● Dataset entries:
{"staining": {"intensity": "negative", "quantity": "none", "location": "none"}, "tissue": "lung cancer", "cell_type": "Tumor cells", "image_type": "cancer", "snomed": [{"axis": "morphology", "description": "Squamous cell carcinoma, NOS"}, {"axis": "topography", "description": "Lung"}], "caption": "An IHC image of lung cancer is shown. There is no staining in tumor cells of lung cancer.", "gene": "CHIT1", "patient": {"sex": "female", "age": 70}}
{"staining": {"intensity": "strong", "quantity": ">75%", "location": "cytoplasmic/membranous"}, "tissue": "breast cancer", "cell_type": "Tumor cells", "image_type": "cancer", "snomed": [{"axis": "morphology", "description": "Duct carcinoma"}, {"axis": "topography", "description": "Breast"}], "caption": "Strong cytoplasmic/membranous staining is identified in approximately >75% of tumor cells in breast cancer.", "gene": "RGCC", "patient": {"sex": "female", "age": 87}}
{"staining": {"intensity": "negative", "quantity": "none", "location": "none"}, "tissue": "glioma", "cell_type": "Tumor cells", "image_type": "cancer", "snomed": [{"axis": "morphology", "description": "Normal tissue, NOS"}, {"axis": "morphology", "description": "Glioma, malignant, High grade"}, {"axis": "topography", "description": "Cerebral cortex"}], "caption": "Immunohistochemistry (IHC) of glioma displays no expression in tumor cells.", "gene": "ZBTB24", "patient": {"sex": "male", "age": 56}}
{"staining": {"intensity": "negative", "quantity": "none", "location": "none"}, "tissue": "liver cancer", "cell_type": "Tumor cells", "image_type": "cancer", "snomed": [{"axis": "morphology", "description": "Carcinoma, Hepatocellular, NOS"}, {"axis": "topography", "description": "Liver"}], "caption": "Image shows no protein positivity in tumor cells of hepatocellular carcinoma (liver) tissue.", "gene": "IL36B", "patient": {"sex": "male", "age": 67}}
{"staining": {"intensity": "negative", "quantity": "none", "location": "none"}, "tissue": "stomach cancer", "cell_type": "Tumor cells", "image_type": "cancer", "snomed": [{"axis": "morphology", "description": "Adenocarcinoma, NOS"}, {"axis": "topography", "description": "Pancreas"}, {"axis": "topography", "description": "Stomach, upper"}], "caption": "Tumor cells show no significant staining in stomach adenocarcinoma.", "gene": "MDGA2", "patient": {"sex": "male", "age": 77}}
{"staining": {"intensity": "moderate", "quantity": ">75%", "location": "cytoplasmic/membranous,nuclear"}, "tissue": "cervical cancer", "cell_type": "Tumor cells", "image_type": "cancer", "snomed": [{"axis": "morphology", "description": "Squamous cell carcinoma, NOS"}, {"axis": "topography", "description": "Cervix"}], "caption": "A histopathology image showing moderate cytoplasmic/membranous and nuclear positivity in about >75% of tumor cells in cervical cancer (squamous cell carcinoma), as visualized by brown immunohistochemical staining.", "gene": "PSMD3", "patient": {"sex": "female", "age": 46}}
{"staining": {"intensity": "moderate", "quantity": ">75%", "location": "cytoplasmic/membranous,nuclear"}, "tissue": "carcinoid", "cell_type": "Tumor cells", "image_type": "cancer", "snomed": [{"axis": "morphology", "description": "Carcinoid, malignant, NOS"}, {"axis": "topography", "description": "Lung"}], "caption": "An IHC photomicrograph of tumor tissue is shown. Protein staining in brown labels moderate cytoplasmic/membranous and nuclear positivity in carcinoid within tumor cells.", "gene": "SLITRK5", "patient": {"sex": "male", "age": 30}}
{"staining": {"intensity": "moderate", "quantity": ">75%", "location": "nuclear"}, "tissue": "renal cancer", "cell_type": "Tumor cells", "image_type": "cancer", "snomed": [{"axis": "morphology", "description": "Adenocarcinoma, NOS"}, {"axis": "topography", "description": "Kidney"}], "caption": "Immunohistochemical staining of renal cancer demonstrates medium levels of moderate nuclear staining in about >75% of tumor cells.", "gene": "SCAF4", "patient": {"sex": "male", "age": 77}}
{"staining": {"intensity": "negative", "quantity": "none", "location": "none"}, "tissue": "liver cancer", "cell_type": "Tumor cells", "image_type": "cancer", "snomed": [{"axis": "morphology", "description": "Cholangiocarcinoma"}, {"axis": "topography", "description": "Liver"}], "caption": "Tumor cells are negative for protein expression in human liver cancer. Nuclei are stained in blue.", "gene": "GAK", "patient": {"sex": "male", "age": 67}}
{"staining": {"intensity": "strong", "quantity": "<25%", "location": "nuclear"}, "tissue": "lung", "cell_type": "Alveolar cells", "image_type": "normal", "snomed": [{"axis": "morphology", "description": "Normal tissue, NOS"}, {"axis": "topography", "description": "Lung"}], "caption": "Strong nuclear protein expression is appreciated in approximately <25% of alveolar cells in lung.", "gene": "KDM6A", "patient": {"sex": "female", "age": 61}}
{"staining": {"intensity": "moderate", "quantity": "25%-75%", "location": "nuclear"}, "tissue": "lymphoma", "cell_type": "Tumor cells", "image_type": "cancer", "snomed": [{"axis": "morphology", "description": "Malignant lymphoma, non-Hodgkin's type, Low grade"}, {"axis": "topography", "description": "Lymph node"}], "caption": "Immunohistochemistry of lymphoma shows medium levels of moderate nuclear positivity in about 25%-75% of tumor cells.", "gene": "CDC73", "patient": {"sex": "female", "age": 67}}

● ACTION ITEM: Output the lines above between the one holding "IHC photomicrograph of" and the one holding "nuclear protein expression", inclusive, with nothing before or after them.

● PROBLEM SOLUTION:
{"staining": {"intensity": "moderate", "quantity": ">75%", "location": "cytoplasmic/membranous,nuclear"}, "tissue": "carcinoid", "cell_type": "Tumor cells", "image_type": "cancer", "snomed": [{"axis": "morphology", "description": "Carcinoid, malignant, NOS"}, {"axis": "topography", "description": "Lung"}], "caption": "An IHC photomicrograph of tumor tissue is shown. Protein staining in brown labels moderate cytoplasmic/membranous and nuclear positivity in carcinoid within tumor cells.", "gene": "SLITRK5", "patient": {"sex": "male", "age": 30}}
{"staining": {"intensity": "moderate", "quantity": ">75%", "location": "nuclear"}, "tissue": "renal cancer", "cell_type": "Tumor cells", "image_type": "cancer", "snomed": [{"axis": "morphology", "description": "Adenocarcinoma, NOS"}, {"axis": "topography", "description": "Kidney"}], "caption": "Immunohistochemical staining of renal cancer demonstrates medium levels of moderate nuclear staining in about >75% of tumor cells.", "gene": "SCAF4", "patient": {"sex": "male", "age": 77}}
{"staining": {"intensity": "negative", "quantity": "none", "location": "none"}, "tissue": "liver cancer", "cell_type": "Tumor cells", "image_type": "cancer", "snomed": [{"axis": "morphology", "description": "Cholangiocarcinoma"}, {"axis": "topography", "description": "Liver"}], "caption": "Tumor cells are negative for protein expression in human liver cancer. Nuclei are stained in blue.", "gene": "GAK", "patient": {"sex": "male", "age": 67}}
{"staining": {"intensity": "strong", "quantity": "<25%", "location": "nuclear"}, "tissue": "lung", "cell_type": "Alveolar cells", "image_type": "normal", "snomed": [{"axis": "morphology", "description": "Normal tissue, NOS"}, {"axis": "topography", "description": "Lung"}], "caption": "Strong nuclear protein expression is appreciated in approximately <25% of alveolar cells in lung.", "gene": "KDM6A", "patient": {"sex": "female", "age": 61}}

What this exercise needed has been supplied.